Before and after comparisons:
>>
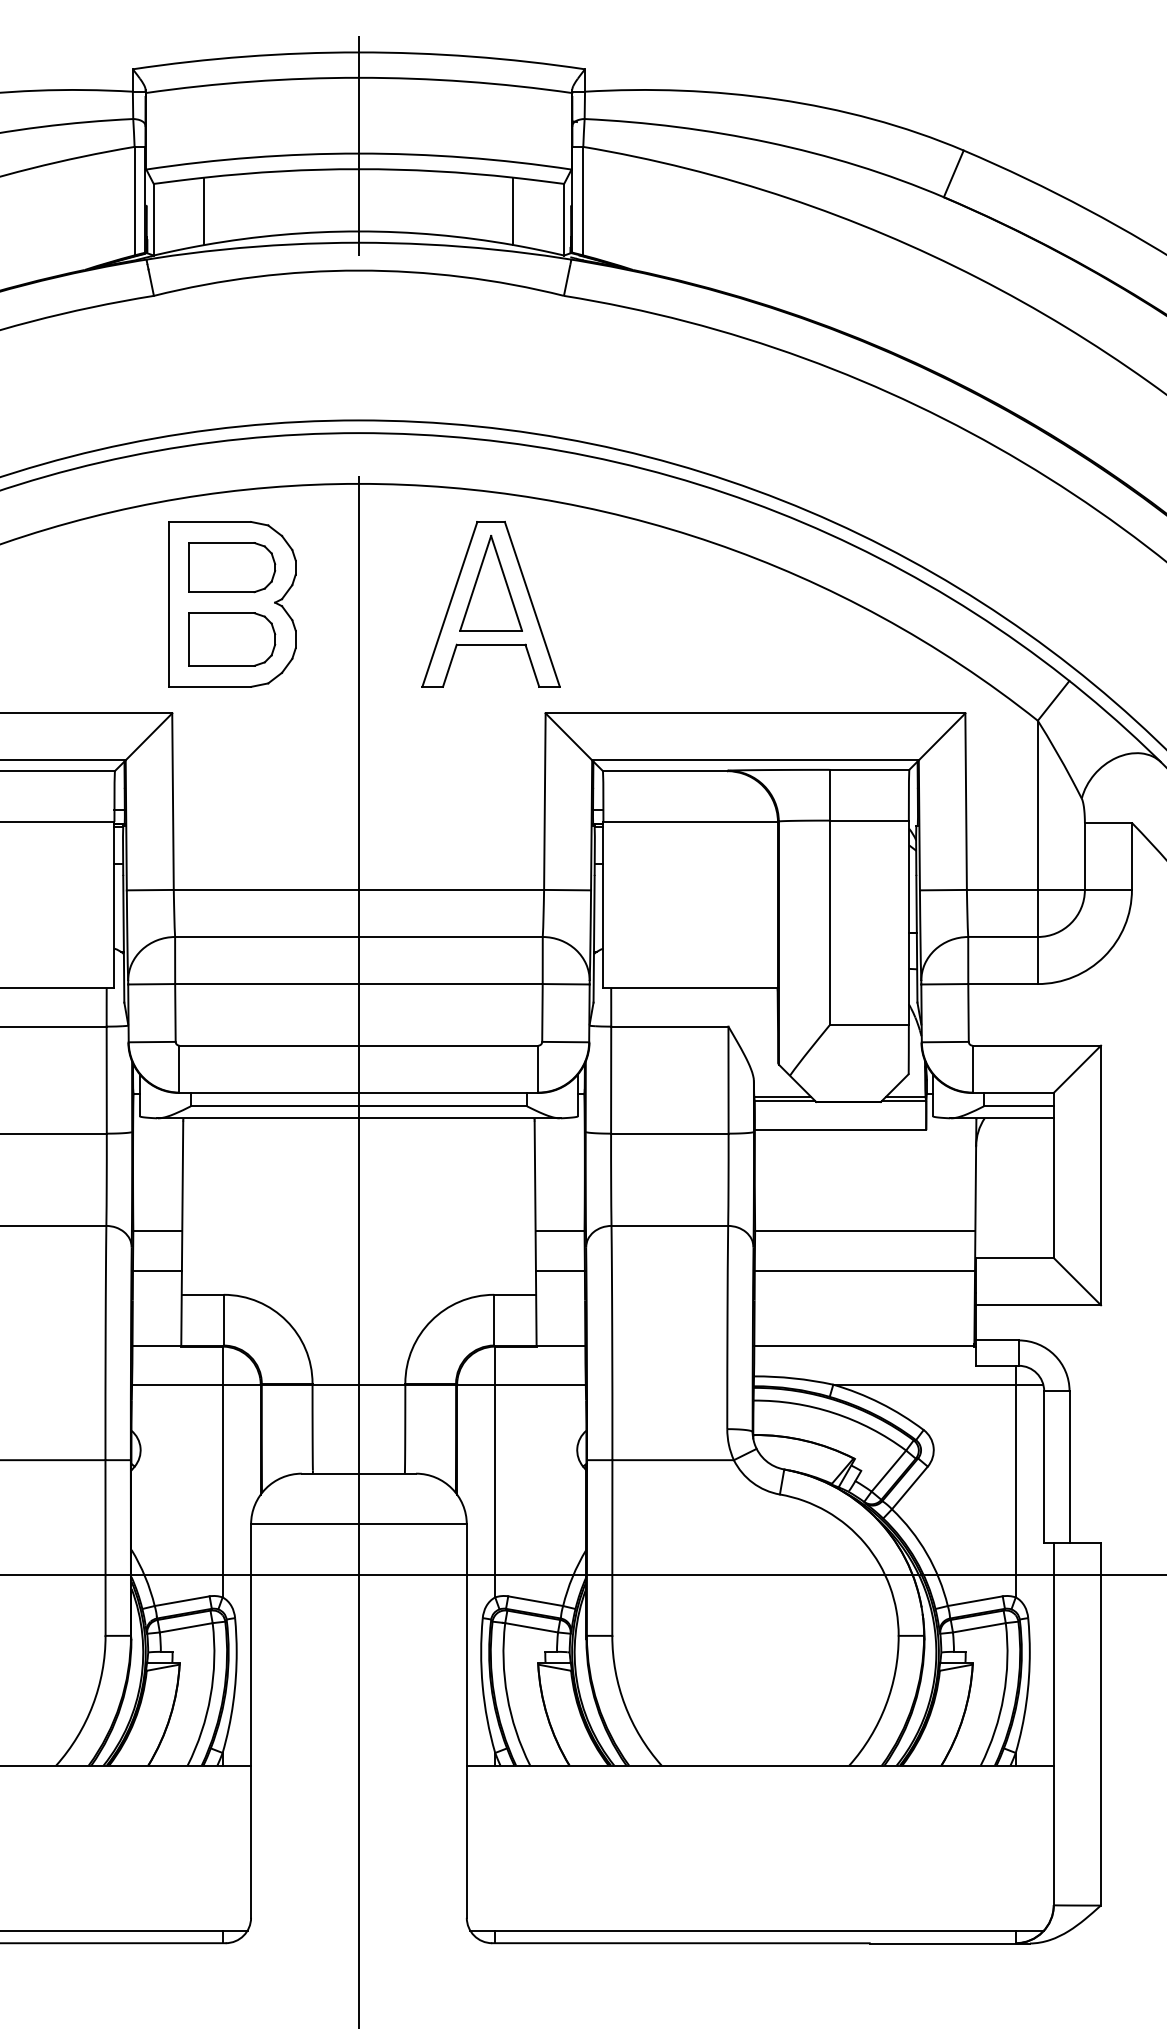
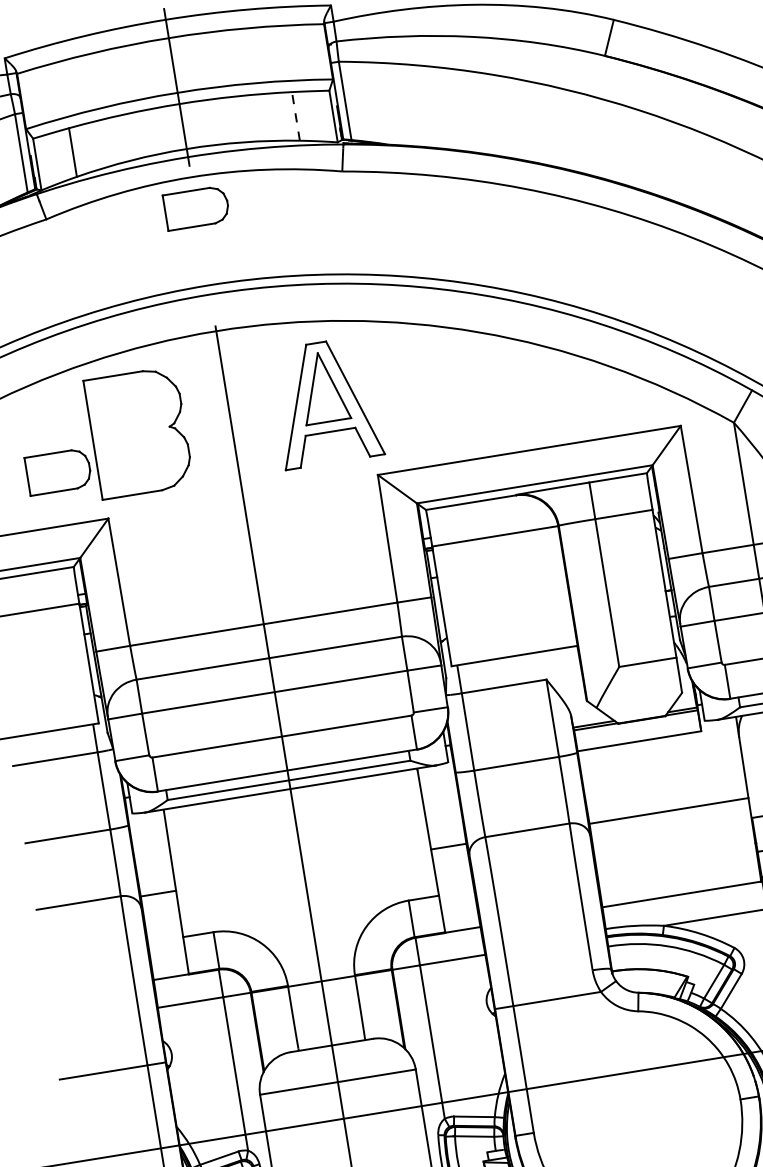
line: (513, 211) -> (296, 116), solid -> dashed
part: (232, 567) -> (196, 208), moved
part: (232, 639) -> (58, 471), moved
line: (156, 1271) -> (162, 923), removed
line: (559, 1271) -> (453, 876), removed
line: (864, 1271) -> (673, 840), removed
<<
> [WHAT YOU SHOULD DO]:
Print every line above exactly. Leave the pictures out.

> [EXERCISE OUTPUT]:
line: (513, 211) -> (296, 116), solid -> dashed
part: (232, 567) -> (196, 208), moved
part: (232, 639) -> (58, 471), moved
line: (156, 1271) -> (162, 923), removed
line: (559, 1271) -> (453, 876), removed
line: (864, 1271) -> (673, 840), removed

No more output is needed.